The day after 9/11
Special to the Saipan Tribune
While the U.S. recalls the moonscape cratered on Manhattan, we are nursing a cup of tea and biting on a mooncake. It is mid-autumn festival in Dong Bei, referred to as the two days between summer and winter, as the day is still warm enough but no longer involves a sweat, and the nights now require a light jacket to ward off the cool Siberian winds.
We remember the “Day After” series, two of which are big hits; the 1983 movie set after a nuclear blast in a Midwest USA city, and the other in 2004, of a climatologist’s frenzied effort to get to his son stuck in NYC before he and his group freezes in an altered climate scenario. The ending of this last one was worth more than a giggle. It was a scene of frantic crossings of those from north-of-the-border into Mexico for its warmer clime, at a time when we were expending millions on the construction of border fences!
We already staked our eschatological hope in our reflection yesterday that America is not heading to the dogs, alarming contrary evidence not withstanding. Washington Post’s Dana Milbank’s “The irrelevancy of the Obama presidency” and NYT’s Paul Krugman’s “Setting their hair on fire” attest to the weakness of the office of the President even as Obama’s strong words in Congress fell on deaf ears. His 911 “we shall not live in fear” is noteworthy more as an opening salvo to a campaign year than anything else!
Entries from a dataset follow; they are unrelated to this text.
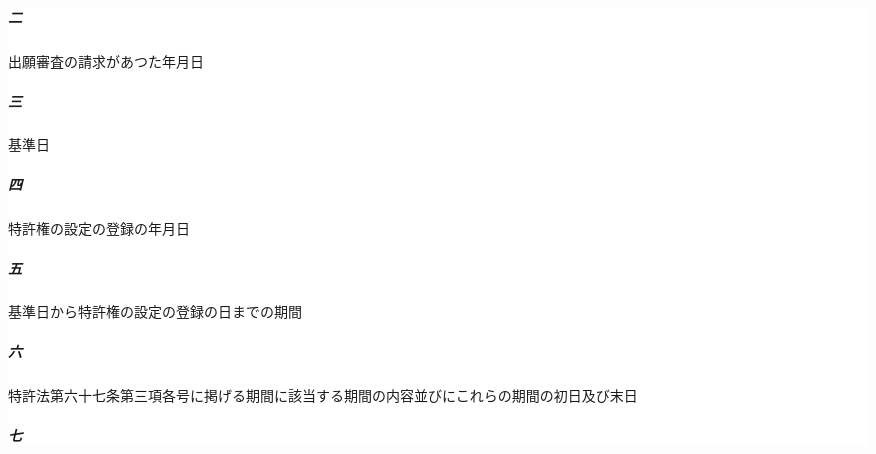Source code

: ##### 二
出願審査の請求があつた年月日
##### 三
基準日
##### 四
特許権の設定の登録の年月日
##### 五
基準日から特許権の設定の登録の日までの期間
##### 六
特許法第六十七条第三項各号に掲げる期間に該当する期間の内容並びにこれらの期間の初日及び末日
##### 七
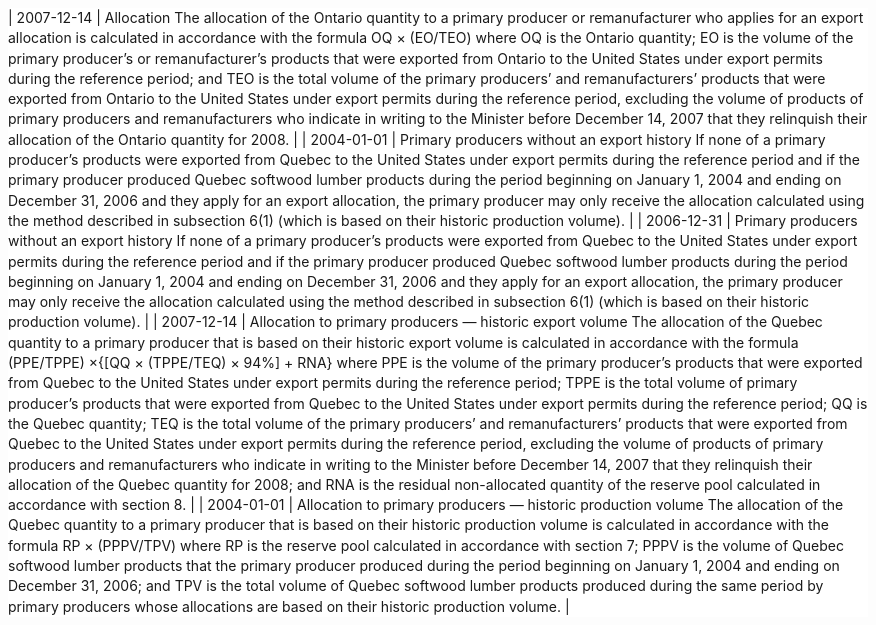 | 2007-12-14 | Allocation The allocation of the Ontario quantity to a primary producer or remanufacturer who applies for an export allocation is calculated in accordance with the formula OQ × (EO/TEO) where OQ is the Ontario quantity; EO is the volume of the primary producer’s or remanufacturer’s products that were exported from Ontario to the United States under export permits during the reference period; and TEO is the total volume of the primary producers’ and remanufacturers’ products that were exported from Ontario to the United States under export permits during the reference period, excluding the volume of products of primary producers and remanufacturers who indicate in writing to the Minister before December 14, 2007 that they relinquish their allocation of the Ontario quantity for 2008.                                                                                                                                                                                                                                                                                                                  |
| 2004-01-01 | Primary producers without an export history If none of a primary producer’s products were exported from Quebec to the United States under export permits during the reference period and if the primary producer produced Quebec softwood lumber products during the period beginning on January 1, 2004 and ending on December 31, 2006 and they apply for an export allocation, the primary producer may only receive the allocation calculated using the method described in subsection 6(1) (which is based on their historic production volume).                                                                                                                                                                                                                                                                                                                                                                                                                                                                                                                                                                                     |
| 2006-12-31 | Primary producers without an export history If none of a primary producer’s products were exported from Quebec to the United States under export permits during the reference period and if the primary producer produced Quebec softwood lumber products during the period beginning on January 1, 2004 and ending on December 31, 2006 and they apply for an export allocation, the primary producer may only receive the allocation calculated using the method described in subsection 6(1) (which is based on their historic production volume).                                                                                                                                                                                                                                                                                                                                                                                                                                                                                                                                                                                     |
| 2007-12-14 | Allocation to primary producers — historic export volume The allocation of the Quebec quantity to a primary producer that is based on their historic export volume is calculated in accordance with the formula (PPE/TPPE) ×{[QQ × (TPPE/TEQ) × 94%] + RNA} where PPE is the volume of the primary producer’s products that were exported from Quebec to the United States under export permits during the reference period; TPPE is the total volume of primary producer’s products that were exported from Quebec to the United States under export permits during the reference period; QQ is the Quebec quantity; TEQ is the total volume of the primary producers’ and remanufacturers’ products that were exported from Quebec to the United States under export permits during the reference period, excluding the volume of products of primary producers and remanufacturers who indicate in writing to the Minister before December 14, 2007 that they relinquish their allocation of the Quebec quantity for 2008; and RNA is the residual non-allocated quantity of the reserve pool calculated in accordance with section 8. |
| 2004-01-01 | Allocation to primary producers — historic production volume The allocation of the Quebec quantity to a primary producer that is based on their historic production volume is calculated in accordance with the formula RP × (PPPV/TPV) where RP is the reserve pool calculated in accordance with section 7; PPPV is the volume of Quebec softwood lumber products that the primary producer produced during the period beginning on January 1, 2004 and ending on December 31, 2006; and TPV is the total volume of Quebec softwood lumber products produced during the same period by primary producers whose allocations are based on their historic production volume.                                                                                                                                                                                                                                                                                                                                                                                                                                                               |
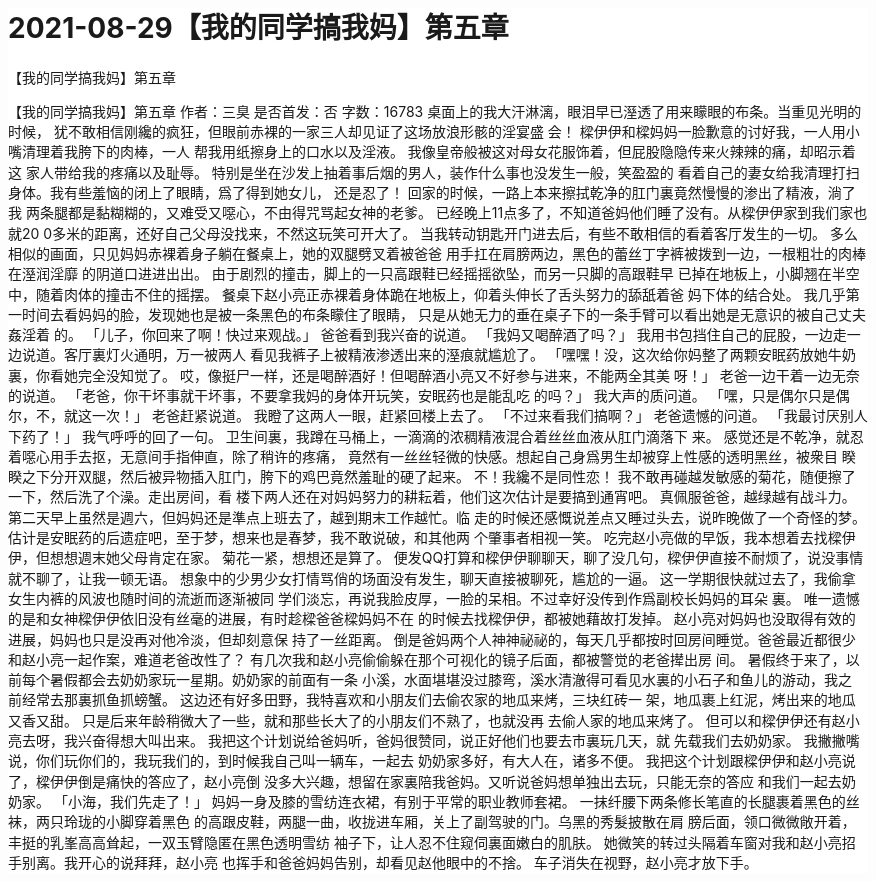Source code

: # 2021-08-29【我的同学搞我妈】第五章



【我的同学搞我妈】第五章



【我的同学搞我妈】第五章
作者：三臭 是否首发：否 字数：16783
桌面上的我大汗淋漓，眼泪早已溼透了用来矇眼的布条。当重见光明的时候， 犹不敢相信刚纔的疯狂，但眼前赤裸的一家三人却见证了这场放浪形骸的淫宴盛 会！
樑伊伊和樑妈妈一脸歉意的讨好我，一人用小嘴清理着我胯下的肉棒，一人 帮我用纸擦身上的口水以及淫液。
我像皇帝般被这对母女花服饰着，但屁股隐隐传来火辣辣的痛，却昭示着这 家人带给我的疼痛以及耻辱。
特别是坐在沙发上抽着事后烟的男人，装作什么事也没发生一般，笑盈盈的 看着自己的妻女给我清理打扫身体。我有些羞恼的闭上了眼睛，爲了得到她女儿， 还是忍了！
回家的时候，一路上本来擦拭乾净的肛门裏竟然慢慢的渗出了精液，淌了我 两条腿都是黏糊糊的，又难受又噁心，不由得咒骂起女神的老爹。
已经晚上11点多了，不知道爸妈他们睡了没有。从樑伊伊家到我们家也就20 0多米的距离，还好自己父母没找来，不然这玩笑可开大了。
当我转动钥匙开门进去后，有些不敢相信的看着客厅发生的一切。
多么相似的画面，只见妈妈赤裸着身子躺在餐桌上，她的双腿劈叉着被爸爸 用手扛在肩膀两边，黑色的蕾丝丁字裤被拨到一边，一根粗壮的肉棒在溼润淫靡 的阴道口进进出出。
由于剧烈的撞击，脚上的一只高跟鞋已经摇摇欲坠，而另一只脚的高跟鞋早 已掉在地板上，小脚翘在半空中，随着肉体的撞击不住的摇摆。
餐桌下赵小亮正赤裸着身体跪在地板上，仰着头伸长了舌头努力的舔舐着爸 妈下体的结合处。
我几乎第一时间去看妈妈的脸，发现她也是被一条黑色的布条矇住了眼睛， 只是从她无力的垂在桌子下的一条手臂可以看出她是无意识的被自己丈夫姦淫着 的。
「儿子，你回来了啊！快过来观战。」
爸爸看到我兴奋的说道。
「我妈又喝醉酒了吗？」
我用书包挡住自己的屁股，一边走一边说道。客厅裏灯火通明，万一被两人 看见我裤子上被精液渗透出来的溼痕就尴尬了。
「嘿嘿！没，这次给你妈整了两颗安眠药放她牛奶裏，你看她完全没知觉了。 哎，像挺尸一样，还是喝醉酒好！但喝醉酒小亮又不好参与进来，不能两全其美 呀！」
老爸一边干着一边无奈的说道。
「老爸，你干坏事就干坏事，不要拿我妈的身体开玩笑，安眠药也是能乱吃 的吗？」
我大声的质问道。
「嘿，只是偶尔只是偶尔，不，就这一次！」
老爸赶紧说道。
我瞪了这两人一眼，赶紧回楼上去了。
「不过来看我们搞啊？」
老爸遗憾的问道。
「我最讨厌别人下药了！」
我气呼呼的回了一句。
卫生间裏，我蹲在马桶上，一滴滴的浓稠精液混合着丝丝血液从肛门滴落下 来。
感觉还是不乾净，就忍着噁心用手去抠，无意间手指伸直，除了稍许的疼痛， 竟然有一丝丝轻微的快感。想起自己身爲男生却被穿上性感的透明黑丝，被衆目 睽睽之下分开双腿，然后被异物插入肛门，胯下的鸡巴竟然羞耻的硬了起来。
不！我纔不是同性恋！
我不敢再碰越发敏感的菊花，随便擦了一下，然后洗了个澡。走出房间，看 楼下两人还在对妈妈努力的耕耘着，他们这次估计是要搞到通宵吧。
真佩服爸爸，越绿越有战斗力。
第二天早上虽然是週六，但妈妈还是準点上班去了，越到期末工作越忙。临 走的时候还感慨说差点又睡过头去，说昨晚做了一个奇怪的梦。
估计是安眠药的后遗症吧，至于梦，想来也是春梦，我不敢说破，和其他两 个肇事者相视一笑。
吃完赵小亮做的早饭，我本想着去找樑伊伊，但想想週末她父母肯定在家。 菊花一紧，想想还是算了。
便发QQ打算和樑伊伊聊聊天，聊了没几句，樑伊伊直接不耐烦了，说没事情 就不聊了，让我一顿无语。
想象中的少男少女打情骂俏的场面没有发生，聊天直接被聊死，尴尬的一逼。
这一学期很快就过去了，我偷拿女生内裤的风波也随时间的流逝而逐渐被同 学们淡忘，再说我脸皮厚，一脸的呆相。不过幸好没传到作爲副校长妈妈的耳朵 裏。
唯一遗憾的是和女神樑伊伊依旧没有丝毫的进展，有时趁樑爸爸樑妈妈不在 的时候去找樑伊伊，都被她藉故打发掉。
赵小亮对妈妈也没取得有效的进展，妈妈也只是没再对他冷淡，但却刻意保 持了一丝距离。
倒是爸妈两个人神神祕祕的，每天几乎都按时回房间睡觉。爸爸最近都很少 和赵小亮一起作案，难道老爸改性了？
有几次我和赵小亮偷偷躲在那个可视化的镜子后面，都被警觉的老爸撵出房 间。
暑假终于来了，以前每个暑假都会去奶奶家玩一星期。奶奶家的前面有一条 小溪，水面堪堪没过膝弯，溪水清澈得可看见水裏的小石子和鱼儿的游动，我之 前经常去那裏抓鱼抓螃蟹。
这边还有好多田野，我特喜欢和小朋友们去偷农家的地瓜来烤，三块红砖一 架，地瓜裹上红泥，烤出来的地瓜又香又甜。
只是后来年龄稍微大了一些，就和那些长大了的小朋友们不熟了，也就没再 去偷人家的地瓜来烤了。
但可以和樑伊伊还有赵小亮去呀，我兴奋得想大叫出来。
我把这个计划说给爸妈听，爸妈很赞同，说正好他们也要去市裏玩几天，就 先载我们去奶奶家。
我撇撇嘴说，你们玩你们的，我玩我们的，到时候我自己叫一辆车，一起去 奶奶家多好，有大人在，诸多不便。
我把这个计划跟樑伊伊和赵小亮说了，樑伊伊倒是痛快的答应了，赵小亮倒 没多大兴趣，想留在家裏陪我爸妈。又听说爸妈想单独出去玩，只能无奈的答应 和我们一起去奶奶家。
「小海，我们先走了！」
妈妈一身及膝的雪纺连衣裙，有别于平常的职业教师套裙。
一抹纤腰下两条修长笔直的长腿裹着黑色的丝袜，两只玲珑的小脚穿着黑色 的高跟皮鞋，两腿一曲，收拢进车厢，关上了副驾驶的门。乌黑的秀髮披散在肩 膀后面，领口微微敞开着，丰挺的乳峯高高耸起，一双玉臂隐匿在黑色透明雪纺 袖子下，让人忍不住窥伺裏面嫩白的肌肤。
她微笑的转过头隔着车窗对我和赵小亮招手别离。我开心的说拜拜，赵小亮 也挥手和爸爸妈妈告别，却看见赵他眼中的不捨。
车子消失在视野，赵小亮才放下手。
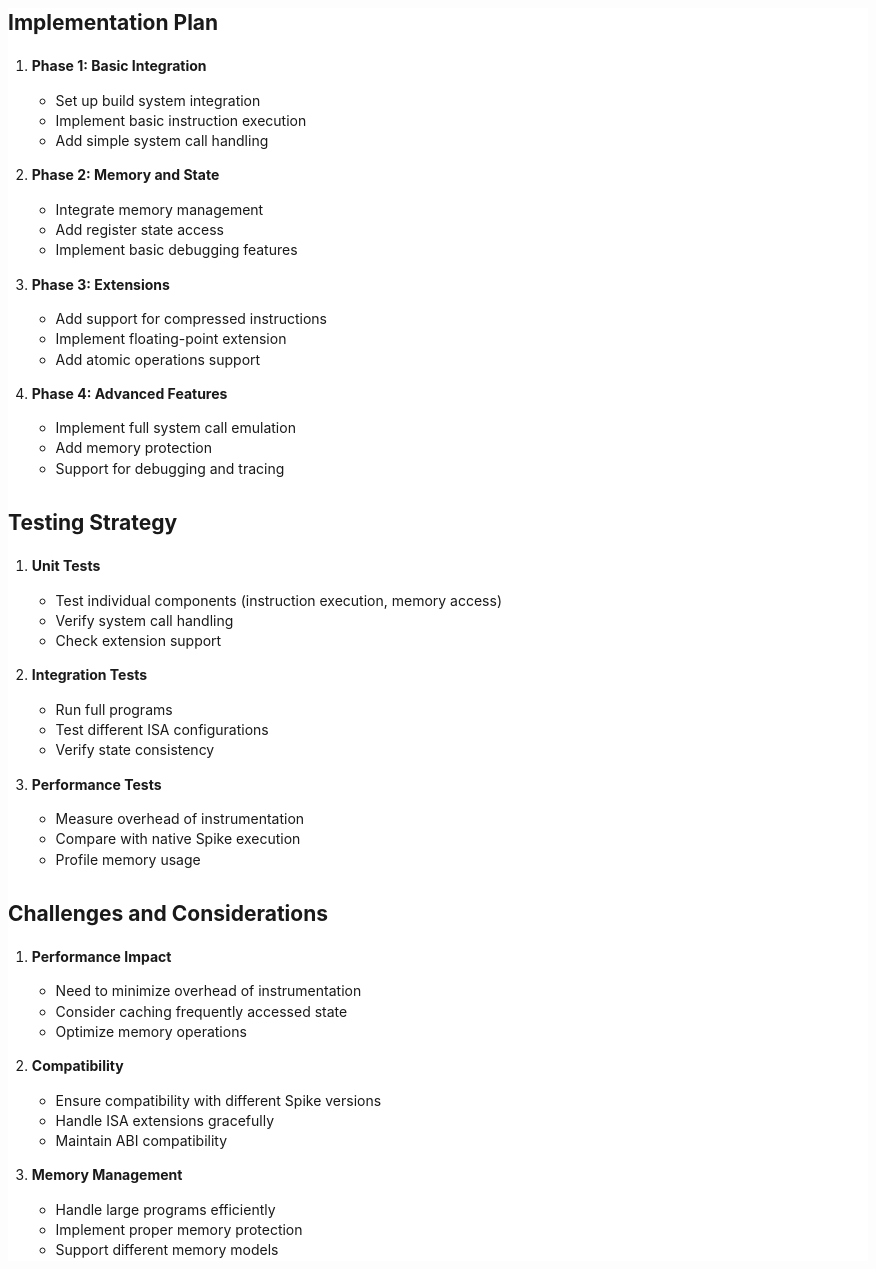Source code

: ## Implementation Plan

1. **Phase 1: Basic Integration**
   - Set up build system integration
   - Implement basic instruction execution
   - Add simple system call handling

2. **Phase 2: Memory and State**
   - Integrate memory management
   - Add register state access
   - Implement basic debugging features

3. **Phase 3: Extensions**
   - Add support for compressed instructions
   - Implement floating-point extension
   - Add atomic operations support

4. **Phase 4: Advanced Features**
   - Implement full system call emulation
   - Add memory protection
   - Support for debugging and tracing

## Testing Strategy

1. **Unit Tests**
   - Test individual components (instruction execution, memory access)
   - Verify system call handling
   - Check extension support

2. **Integration Tests**
   - Run full programs
   - Test different ISA configurations
   - Verify state consistency

3. **Performance Tests**
   - Measure overhead of instrumentation
   - Compare with native Spike execution
   - Profile memory usage

## Challenges and Considerations

1. **Performance Impact**
   - Need to minimize overhead of instrumentation
   - Consider caching frequently accessed state
   - Optimize memory operations

2. **Compatibility**
   - Ensure compatibility with different Spike versions
   - Handle ISA extensions gracefully
   - Maintain ABI compatibility

3. **Memory Management**
   - Handle large programs efficiently
   - Implement proper memory protection
   - Support different memory models
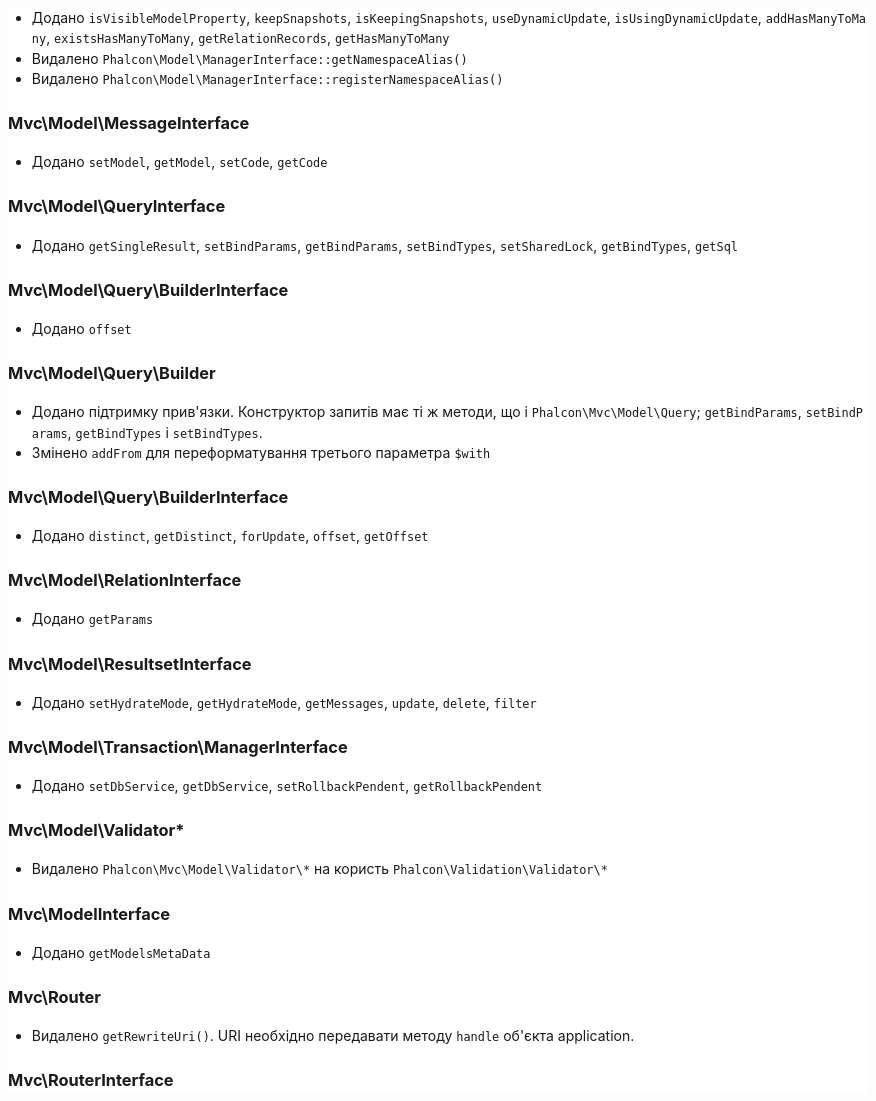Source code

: - Додано `isVisibleModelProperty`, `keepSnapshots`, `isKeepingSnapshots`, `useDynamicUpdate`, `isUsingDynamicUpdate`, `addHasManyToMany`, `existsHasManyToMany`, `getRelationRecords`, `getHasManyToMany`
- Видалено `Phalcon\Model\ManagerInterface::getNamespaceAlias()`
- Видалено `Phalcon\Model\ManagerInterface::registerNamespaceAlias()`

### Mvc\Model\MessageInterface

- Додано `setModel`, `getModel`, `setCode`, `getCode`

### Mvc\Model\QueryInterface

- Додано `getSingleResult`, `setBindParams`, `getBindParams`, `setBindTypes`, `setSharedLock`, `getBindTypes`, `getSql`

### Mvc\Model\Query\BuilderInterface

- Додано `offset`

### Mvc\Model\Query\Builder

- Додано підтримку прив'язки. Конструктор запитів має ті ж методи, що і `Phalcon\Mvc\Model\Query`; `getBindParams`, `setBindParams`, `getBindTypes` і `setBindTypes`.
- Змінено `addFrom` для переформатування третього параметра `$with`

### Mvc\Model\Query\BuilderInterface

- Додано `distinct`, `getDistinct`, `forUpdate`, `offset`, `getOffset`

### Mvc\Model\RelationInterface

- Додано `getParams`

### Mvc\Model\ResultsetInterface

- Додано `setHydrateMode`, `getHydrateMode`, `getMessages`, `update`, `delete`, `filter`

### Mvc\Model\Transaction\ManagerInterface

- Додано `setDbService`, `getDbService`, `setRollbackPendent`, `getRollbackPendent`

### Mvc\Model\Validator*

- Видалено `Phalcon\Mvc\Model\Validator\*` на користь `Phalcon\Validation\Validator\*`

### Mvc\ModelInterface

- Додано `getModelsMetaData`

### Mvc\Router

- Видалено `getRewriteUri()`. URI необхідно передавати методу `handle` об'єкта application.

### Mvc\RouterInterface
MIT’s Noam Chomsky’s statement in 2008 that the United States is a failed state causes colleagues to bewail the situation and attempt to fix what is perceived to be broken. The Obama presidency symbolizes a nation’s continued dependence on a central figure (the President) and an archaic representative democracy (Congress) to make decisions, using an irrelevant formula of monetary, fiscal, and labor policies in an imaginary free-market equilibrium of aggregate supply and demand, a leftover from Keynesian economics that has no relevance whatsoever in the evolution of the financial market that presently rules the world. A more fundamental evolution on the nature of the nation-state, global sustainability, local participation, and universal significance is quietly occurring.
Our reflection yesterday on Ground Zero: Transforming the Tragic Terrain of Terrorism hit a few listservs before we went to print, and we were amazed at the depth of reflection that ensued. We were forwarded Chris Hodges recount of his experience a decade ago including a gut-wrenching claim that “we are what we loathe.” The telling is riveting, compelling, indicting, and recognizably truthful, best digested with a shot of Scotch, perchance, to avoid existential angst, or possible unsettling dreams.
Some colleagues have commented that we hold a rosier view of America than what is warranted by current experiences of many, particularly in the visible animosities exhibited by combating political camps, but equally compelling is the sense that a phoenix has risen from the ashes of 911.
In yesterday’s commemoration, as we recalled the vivid pictures of buildings collapsing (see Alan Taylor’s Atlantic article “9/11: The Day of the Attacks” www.theatlantic.com) and heard again ground zero shrouded in otic/odic mayhem of wails and sirens, sensing the rupture of violence invading our internal airs while the smell of death lingered on our bodies even from a distance as we sensed a profound violation of the tranquility of our souls, we, nevertheless, did not lose heart. In spite of our clarity that our officials might have squandered the natural goodwill of the world after the attacks by opening two war fronts in Iraq and Afghanistan, we refuse to fall into the convenient lap of cynicism and despair. Eschatological hope of a person-of-faith abides “in peace that passes all understanding.” It is a choice that many has made.
There is an old story of how a city in its iniquities was saved from divine wrath because of one person of faith, and in a sense, we identify with that person though we do not find ourselves a soloist in a resounding cosmic hallelujah chorus of resurgent humanity. In the resolve “over my dead body, by gum,” we dare not allow the agents of destruction triumph over the reality of budding spring flowers; we do not find ourselves alone in the summer of our maturity as a nation.
Methinks “America the day after” may have flubbed its steps on the fearful shadows of its nightmare, but the grand wake up call by-the-Hudson sharpened our sense, broadened our compassion, and remanded the boundaries of our being into the edges of the improbable and the seemingly impossible.
Of our immediate familiarity, we concur with the image-shifting work of the Ecozoic folks to an appreciation of the grandeur of the product of evolution as an integral part of our being rather than obsessing with its continuing exploitation, the “Yes!” work on refocusing economics and politics to Main Street, to name a couple.
We bothered to “declare” a week ago in our Eco-Democracy series to contextualize our attempts at small circles of relationship and networks of trust engaged in reflection and participation around the world. It is, indeed, the day after. From where we stand, with mooncakes, we move on! What’s offing in your sector of the planet?
Vergara is a regular contributor to the Saipan Tribune’s Opinion Section.